Wenn alle Stricke reißen, die Laune der Kinder stetig sinkt und Eltern nur einen Kaffee brauchen, dann soll das Peacehändchen für Familien ein Ort zum Verweilen sein. So stellen sich die Inhaberinnen Lydia Labahn und Claudia Rauscher ihren gemeinsamen Kinder-Second-Hand-Laden vor. Im Gespräch verraten sie, warum Second Hand gerade bei Kindern von Vorteil sein kann und wieso sie Regensburg für „das coolste Dorf der Welt“ halten.
„Peacehändchen – here we grow“, lautet das Motto des neuen Kinder-Second-Hand-Shops unter den Schwibbögen. Unweit davon entfernt findet man auch das PEACEHAND – der Ort, an dem die Idee eines Ladens mit Fokus auf Kinderkleidung das erste Mal zu keimen begann. Gegründet wurde das Peacehändchen von Lydia Labahn und Claudia Rauscher, letztere arbeitet selbst seit 2018 im PEACEHAND. Der Slogan soll dabei nicht nur ein schickes Wortspiel sein, sondern einen Einblick in die Philosophie des Unternehmens geben: Hier soll nämlich eine bunt gemischte Community entstehen, in der Familien und deren Kinder gemeinsam wachsen können. Bis zur Ersteröffnung im März musste jedoch noch einiges geschehen.
Wie alles begann…
Nachdem Claudia vor vier Jahren im PEACEHAND zu arbeiten begonnen hatte, stellte sich schnell heraus, dass sie sich für Nachhaltigkeit und Second Hand begeistern konnte. Dort entdeckte sie zuerst Second Hand für Erwachsene für sich und anschließend, wie man derartige Ladenkonzepte so gestalten kann, dass sie auch Spaß machen. Als Mutter zweier Kinder weiß sie aber auch, wie es ist, für die Jüngeren unter uns einzukaufen. Daher habe es für sie auch viel Sinn ergeben, Second Hand für Kinder im Auge zu behalten: „Die haben ja noch einen viel stärkeren Kleidungswechsel und in Regensburg mangelt es noch an passendem Angebot“, erklärt sie und fügt hinzu, dass der Bedarf eigentlich vorhanden wäre. Und als – „Corona sei Dank!“ – in der Straße unter den Schwibbögen eine passende Ladenfläche frei wurde, stand die Frage im Raum, ob Claudia ihre Idee des Kinder-Second-Hands auch tatsächlich umsetzen könnte.
Eigentlich hatte Claudia ihrem Partner schon zugesichert, dass sie diesen großen Schritt nicht wagen würde.
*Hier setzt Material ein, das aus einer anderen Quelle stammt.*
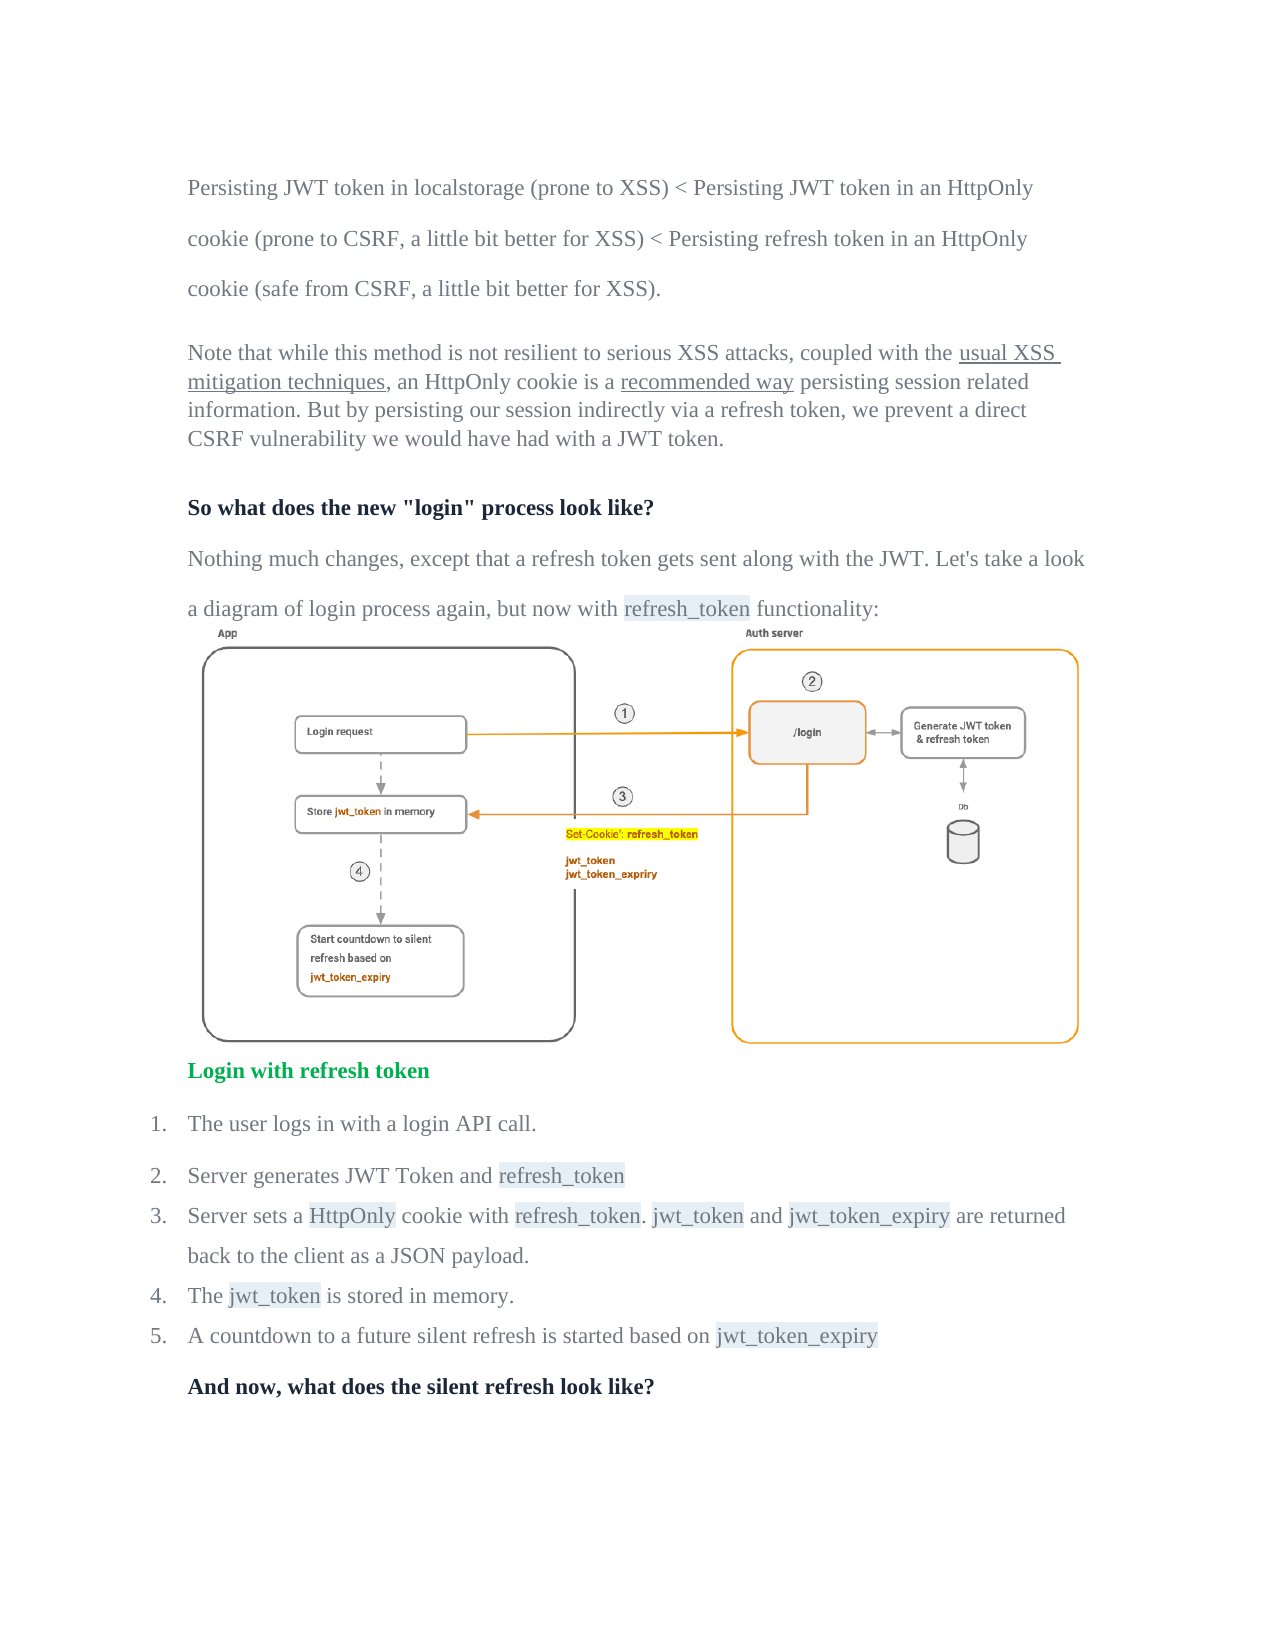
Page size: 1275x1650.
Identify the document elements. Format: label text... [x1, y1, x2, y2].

list Server sets a HttpOnly cookie with refresh_token. jwt_token and jwt_token_expiry are returned back to the client as a JSON payload. [150, 1188, 1087, 1268]
text Nothing much changes, except that a refresh token gets sent along with the JWT. Let's take a look a diagram of login process again, but now with refresh_token functionality: [187, 520, 1087, 621]
text Note that while this method is not resilient to serious XSS attacks, coupled with the usual XSS mitigation techniques, an HttpOnly cookie is a recommended way persisting session related information. But by persisting our session indirectly via a refresh token, we prevent a direct CSRF vulnerability we would have had with a JWT token. [187, 339, 1087, 451]
text So what does the new "login" process look like? [187, 470, 1087, 520]
text And now, what does the silent refresh look like? [187, 1348, 1087, 1399]
list Server generates JWT Token and refresh_token [150, 1148, 1087, 1188]
list The jwt_token is stored in memory. [150, 1268, 1087, 1308]
text Login with refresh token [187, 1057, 1087, 1083]
list The user logs in with a login API call. [150, 1096, 1087, 1136]
picture [187, 621, 1088, 1057]
list A countdown to a future silent refresh is started based on jwt_token_expiry [150, 1308, 1087, 1348]
text Persisting JWT token in localstorage (prone to XSS) < Persisting JWT token in an HttpOnly cookie (prone to CSRF, a little bit better for XSS) < Persisting refresh token in an HttpOnly cookie (safe from CSRF, a little bit better for XSS). [187, 150, 1087, 302]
Aber dann fügte es sich doch anders: Nach einem erneuten Gespräch mit ihrem Mann, entschied sich Claudia ursprünglich dazu, dem Vermieter der Räumlichkeiten schweren Herzens abzusagen – und sicherte ihm im Telefonat letztlich trotzdem ihre Zusage zu.
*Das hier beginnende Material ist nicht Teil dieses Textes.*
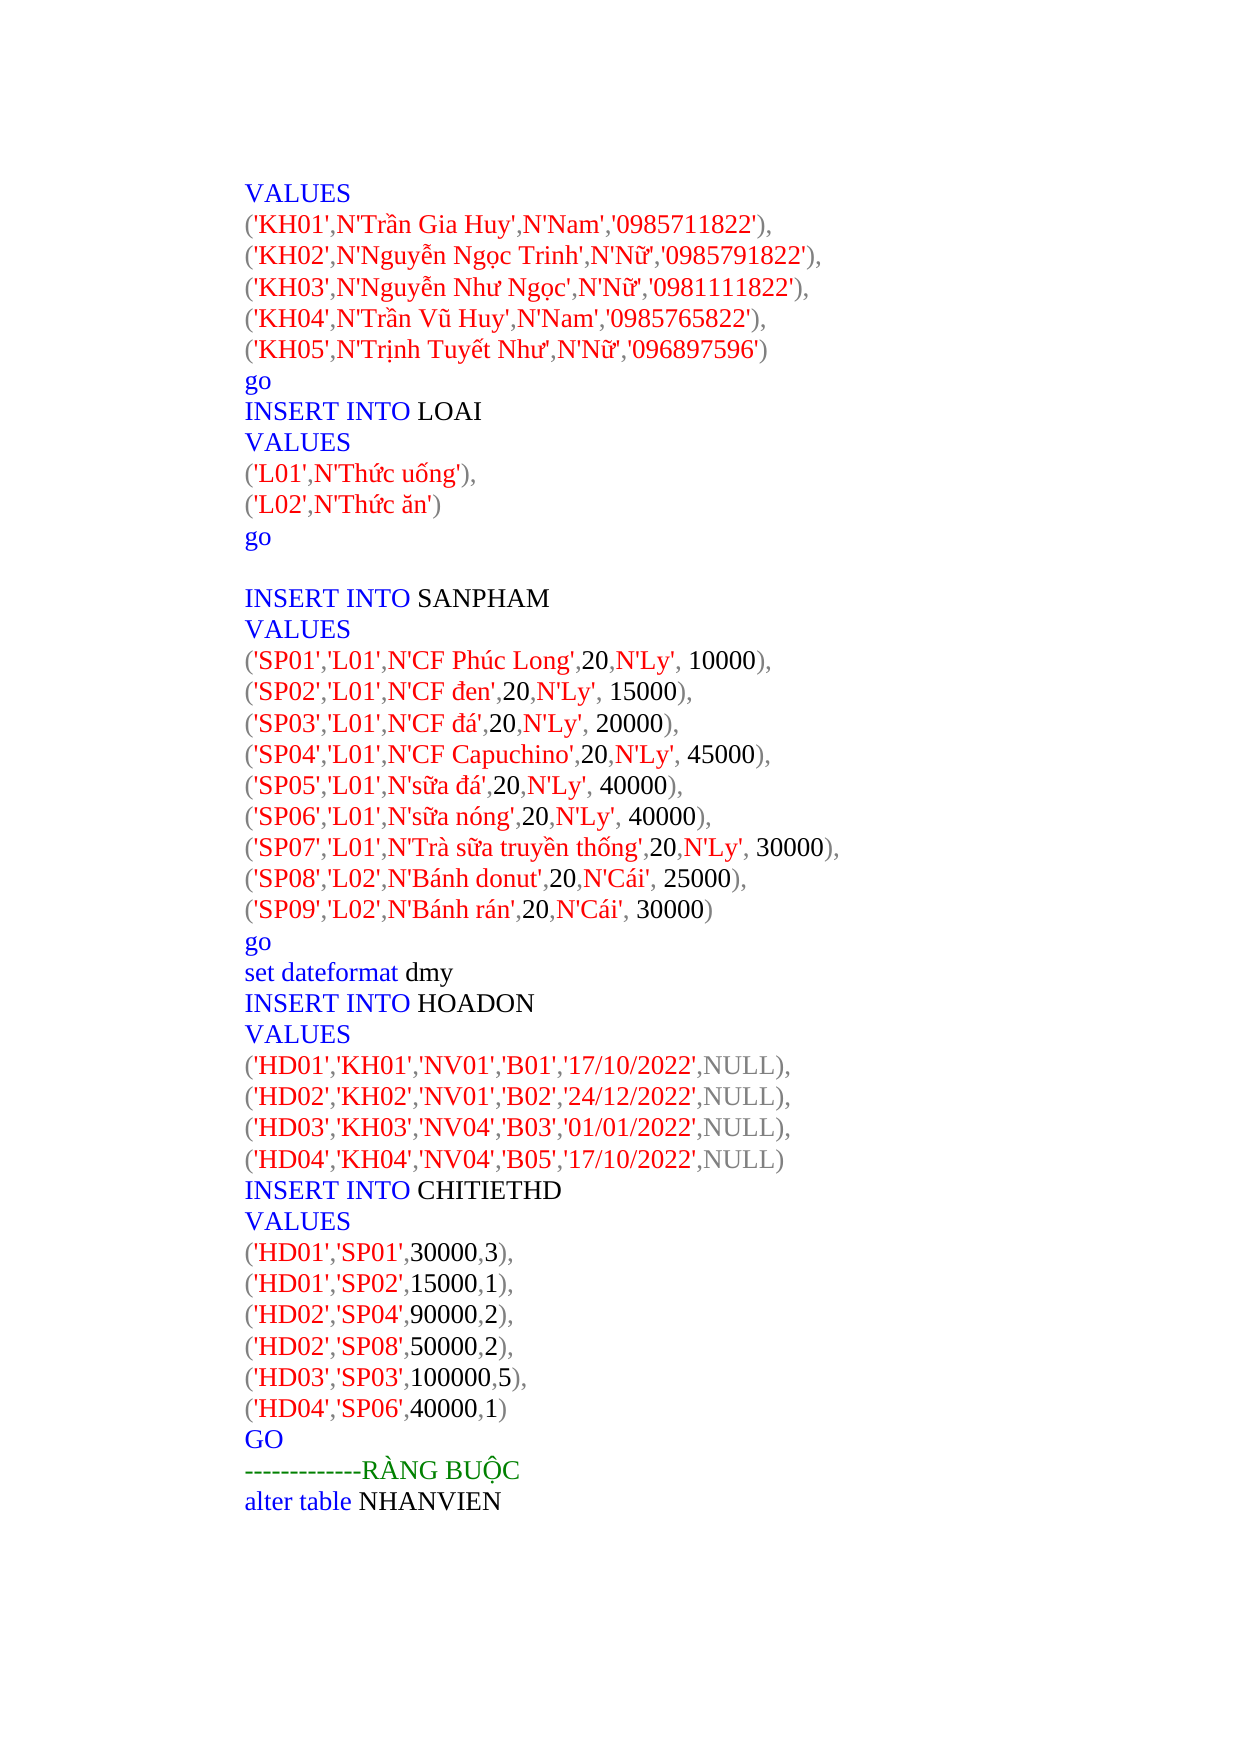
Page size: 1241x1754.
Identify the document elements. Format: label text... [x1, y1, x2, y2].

text ('KH02',N'Nguyễn Ngọc Trinh',N'Nữ','0985791822'), [244, 239, 1122, 271]
text ('SP06','L01',N'sữa nóng',20,N'Ly', 40000), [244, 800, 1122, 831]
text ('HD01','SP01',30000,3), [244, 1236, 1122, 1267]
text INSERT INTO HOADON [244, 987, 1122, 1018]
text ('HD02','SP08',50000,2), [244, 1329, 1122, 1361]
text ('HD01','KH01','NV01','B01','17/10/2022',NULL), [244, 1049, 1122, 1080]
text VALUES [244, 426, 1122, 457]
text ('SP04','L01',N'CF Capuchino',20,N'Ly', 45000), [244, 738, 1122, 769]
text ('HD04','SP06',40000,1) [244, 1392, 1122, 1423]
text INSERT INTO LOAI [244, 395, 1122, 426]
text ('L02',N'Thức ăn') [244, 489, 1122, 520]
text VALUES [244, 1018, 1122, 1049]
text ('KH05',N'Trịnh Tuyết Như',N'Nữ','096897596') [244, 333, 1122, 364]
text INSERT INTO CHITIETHD [244, 1174, 1122, 1205]
text ('HD03','SP03',100000,5), [244, 1361, 1122, 1392]
text ('KH01',N'Trần Gia Huy',N'Nam','0985711822'), [244, 208, 1122, 239]
text ('HD02','SP04',90000,2), [244, 1298, 1122, 1329]
text VALUES [244, 1205, 1122, 1236]
text ('HD03','KH03','NV04','B03','01/01/2022',NULL), [244, 1112, 1122, 1143]
text go [244, 520, 1122, 551]
text alter table NHANVIEN [244, 1485, 1122, 1516]
text VALUES [244, 177, 1122, 208]
text ('SP08','L02',N'Bánh donut',20,N'Cái', 25000), [244, 862, 1122, 893]
text VALUES [244, 613, 1122, 644]
text ('KH03',N'Nguyễn Như Ngọc',N'Nữ','0981111822'), [244, 271, 1122, 302]
text ('SP07','L01',N'Trà sữa truyền thống',20,N'Ly', 30000), [244, 831, 1122, 862]
text go [244, 925, 1122, 956]
text ('SP03','L01',N'CF đá',20,N'Ly', 20000), [244, 707, 1122, 738]
text set dateformat dmy [244, 956, 1122, 987]
text ('HD04','KH04','NV04','B05','17/10/2022',NULL) [244, 1143, 1122, 1174]
text INSERT INTO SANPHAM [207, 582, 1122, 613]
text GO [244, 1423, 1122, 1454]
text -------------RÀNG BUỘC [244, 1454, 1122, 1485]
text go [244, 364, 1122, 395]
text ('SP05','L01',N'sữa đá',20,N'Ly', 40000), [244, 769, 1122, 800]
text ('HD02','KH02','NV01','B02','24/12/2022',NULL), [244, 1080, 1122, 1112]
text ('SP02','L01',N'CF đen',20,N'Ly', 15000), [244, 676, 1122, 707]
text ('L01',N'Thức uống'), [244, 457, 1122, 489]
text ('SP01','L01',N'CF Phúc Long',20,N'Ly', 10000), [244, 644, 1122, 676]
text ('HD01','SP02',15000,1), [244, 1267, 1122, 1298]
text ('KH04',N'Trần Vũ Huy',N'Nam','0985765822'), [244, 302, 1122, 333]
text ('SP09','L02',N'Bánh rán',20,N'Cái', 30000) [244, 893, 1122, 925]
An dieser Stelle stößt Lydia Labahn hinzu: Nachdem die selbstständige Grafikerin eigentlich zurück in ihre niederbayerische Heimat wollte, bleibt nun eine wichtige Verbindung zu Regensburg bestehen. Claudia bat Lydia zunächst, ihr bei der Einrichtung und Gestaltung des Peacehändchens zu helfen. Aber die beiden Mütter entschieden sich spontan dazu, den Laden als Duo zu führen – und freuen sich auf die kommenden Monate gemeinsamer Arbeit. ‚‘
… und wie es weitergehen soll
Nun stehen Claudia und Lydia in den Startlöchern und freuen sich, dass sie bereits Kundschaft im Peacehändchen begrüßen durften. Nach dem inoffiziellen Start Anfang März soll der 07. Mai – also der Tag vor dem diesjährigen Muttertag – ihr Jubiläumsdatum werden. Aber was erwartet Regensburgs Eltern eigentlich, wenn sie das Peacehändchen betreten?
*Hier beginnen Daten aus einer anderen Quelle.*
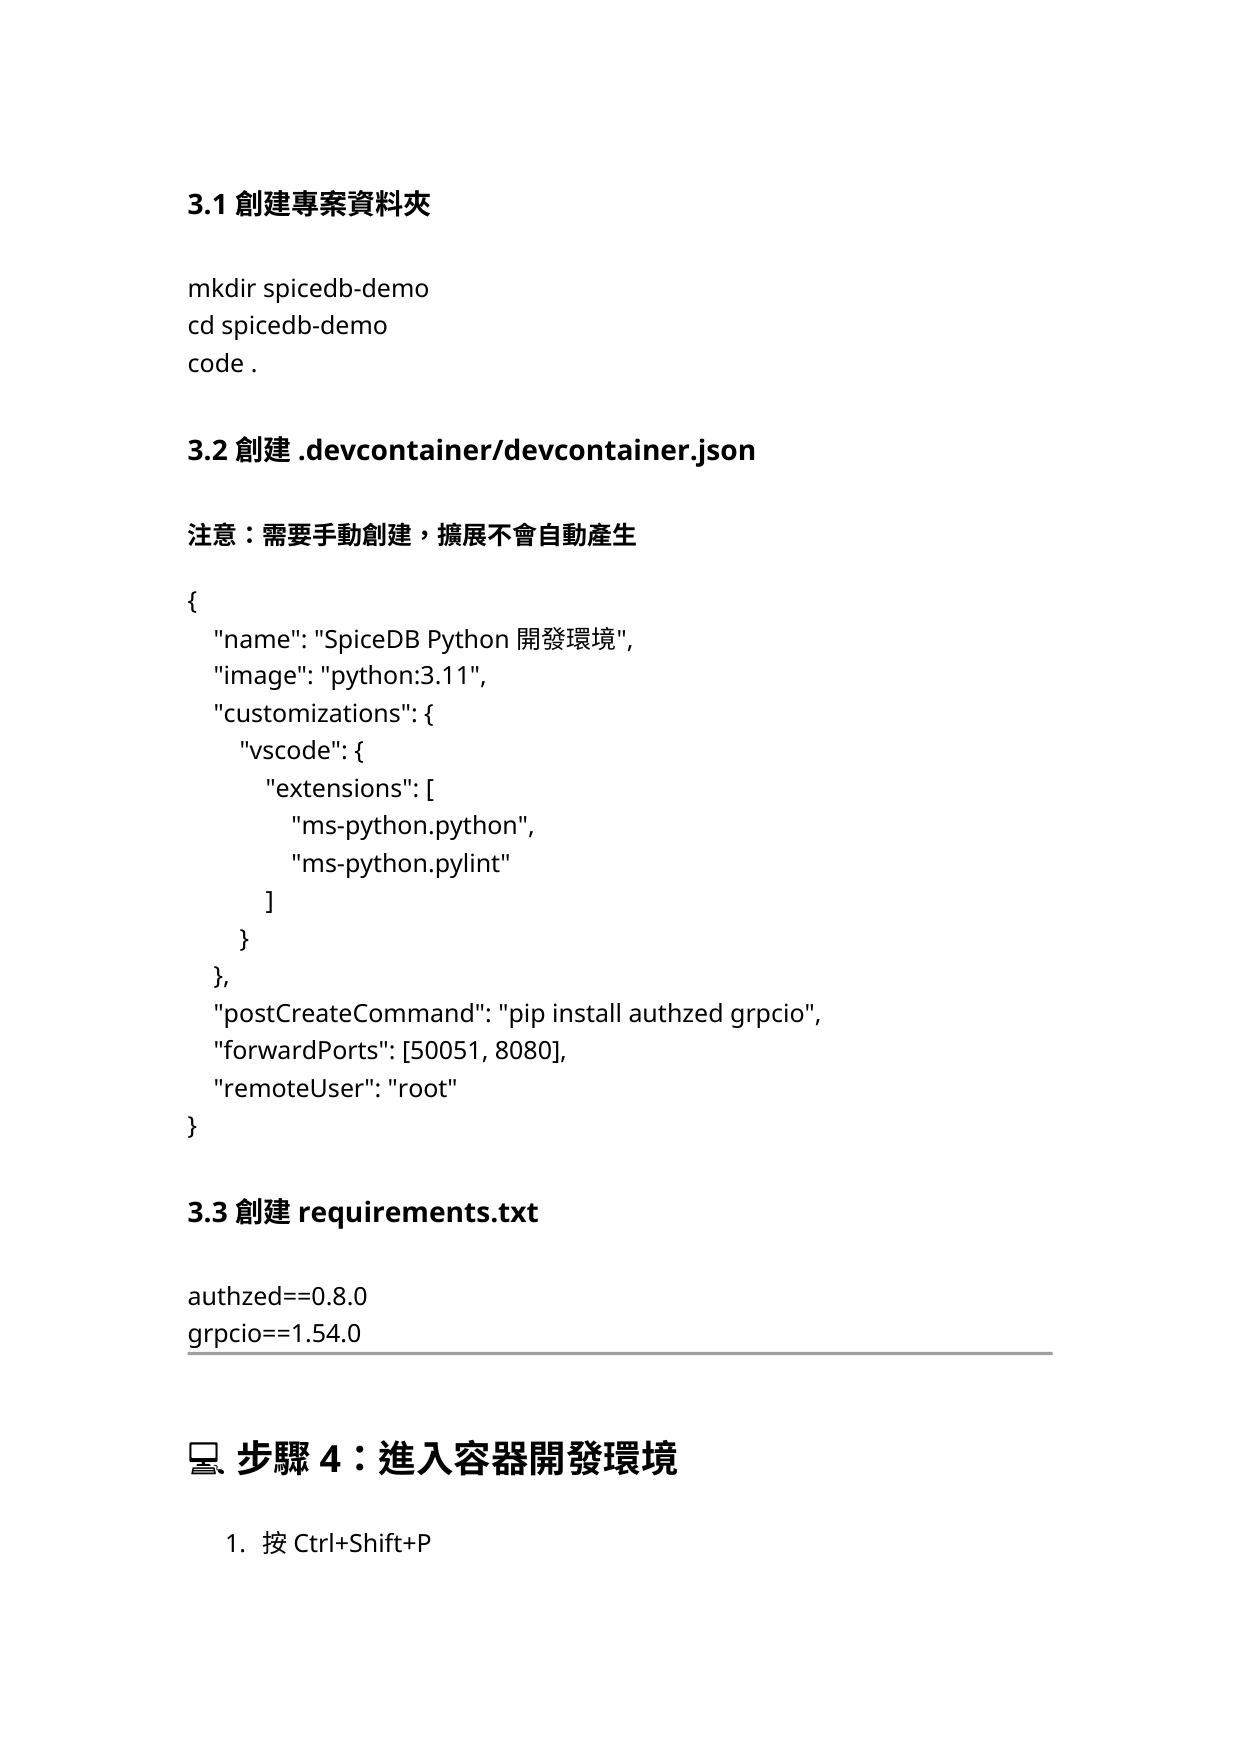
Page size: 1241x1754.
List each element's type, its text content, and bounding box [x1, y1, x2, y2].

text "name": "SpiceDB Python 開發環境", [187, 619, 1053, 656]
text } [187, 1106, 1053, 1144]
text { [187, 581, 1053, 619]
text 注意：需要手動創建，擴展不會自動產生 [187, 514, 1053, 552]
list 按 Ctrl+Shift+P [225, 1523, 1053, 1560]
text "customizations": { [187, 694, 1053, 731]
text 3.1 創建專案資料夾 [187, 164, 1053, 239]
text cd spicedb-demo [187, 306, 1053, 344]
text ] [187, 881, 1053, 919]
text "extensions": [ [187, 769, 1053, 806]
text } [187, 919, 1053, 956]
text "remoteUser": "root" [187, 1069, 1053, 1106]
text 💻 步驟 4：進入容器開發環境 [187, 1419, 1053, 1494]
text }, [187, 956, 1053, 994]
text "ms-python.python", [187, 806, 1053, 844]
text "ms-python.pylint" [187, 844, 1053, 881]
text 3.2 創建 .devcontainer/devcontainer.json [187, 410, 1053, 485]
text authzed==0.8.0 [187, 1277, 1053, 1314]
text "forwardPorts": [50051, 8080], [187, 1031, 1053, 1069]
text "postCreateCommand": "pip install authzed grpcio", [187, 994, 1053, 1031]
text grpcio==1.54.0 [187, 1314, 1053, 1351]
text "vscode": { [187, 731, 1053, 769]
text mkdir spicedb-demo [187, 269, 1053, 306]
text code . [187, 344, 1053, 381]
text 3.3 創建 requirements.txt [187, 1173, 1053, 1248]
text "image": "python:3.11", [187, 656, 1053, 694]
„Wenn man mit den Kindern beim Shoppen ist, alle Stricke reißen und die Stimmung am Tiefpunkt ist – das Kind brüllt, ‘ne volle Windel oder Hunger hat und man selbst eigentlich nur ‘nen Kaffee braucht. Wo geht man dann hin?“, schildert Claudia eine Situation, die vielen Eltern wahrscheinlich nur allzu bekannt ist. Gerade in der Innenstadt sei es unglaublich schwierig, einen Platz zu finden, an dem Eltern und Kinder gleichermaßen runterkommen können. Daher haben sich Claudia und Lydia zum Ziel gesetzt, im Peacehändchen einen Raum zu schaffen, in dem man sich einfach wohlfühlen kann. „Man darf bei uns einfach sein – dazu gehört auch, dass die Kinder vielleicht einfach mal brüllen und sich austoben, aber das ist dann auch okay“, so die Vision vom Zusammenleben im Laden. Dazu gehört auch, dass Still- und Wickelmöglichkeiten angeboten werden, damit man einen ruhigen Ort hierfür auch zentral in der Innenstadt findet.
Kaffee für die Eltern und eine Spielecke für die Kleinen
Das Peacehändchen selbst ist mit mehr als nur Kleidung und Kinder- oder Schwangerschaftsbedarf ausgestattet: Im Laden selbst bieten Claudia und Lydia für müde Elternteile außerdem auch Kaffee von der Regensburger Rösterei Rehorik an, mit dem man sich dann in die Sofaecke setzen kann, während die Kinder – so der Plan – im Baumhaus spielen. Das Baumhaus hat eine eigens reservierte Ecke in der Ladenfläche und soll auf Kunstrasen Platz zum Austoben und Spaß haben bieten. Auch sonst wird den Kleinen nicht langweilig: Spielzeug und Kinderbücher sind zu genüge vorhanden. In Kooperation mit der Schneidermeisterin Julia Liedke vom Regensburger Label „MarieJuliee“ sollen auch Upcycling und Nähkurse angeboten werden – beispielsweise für Kinderkostüme zu Halloween und Fasching. Die Schneidermeisterin zieht mit ihrem Atelier aus der Glockengasse in die Räume des Peacehändchens um und bekommt dort ihren eigenen Platz. Auch für Reparaturen oder andere Näharbeiten an Kinderkleidung wird man sich dort an Julia Liedke wenden können.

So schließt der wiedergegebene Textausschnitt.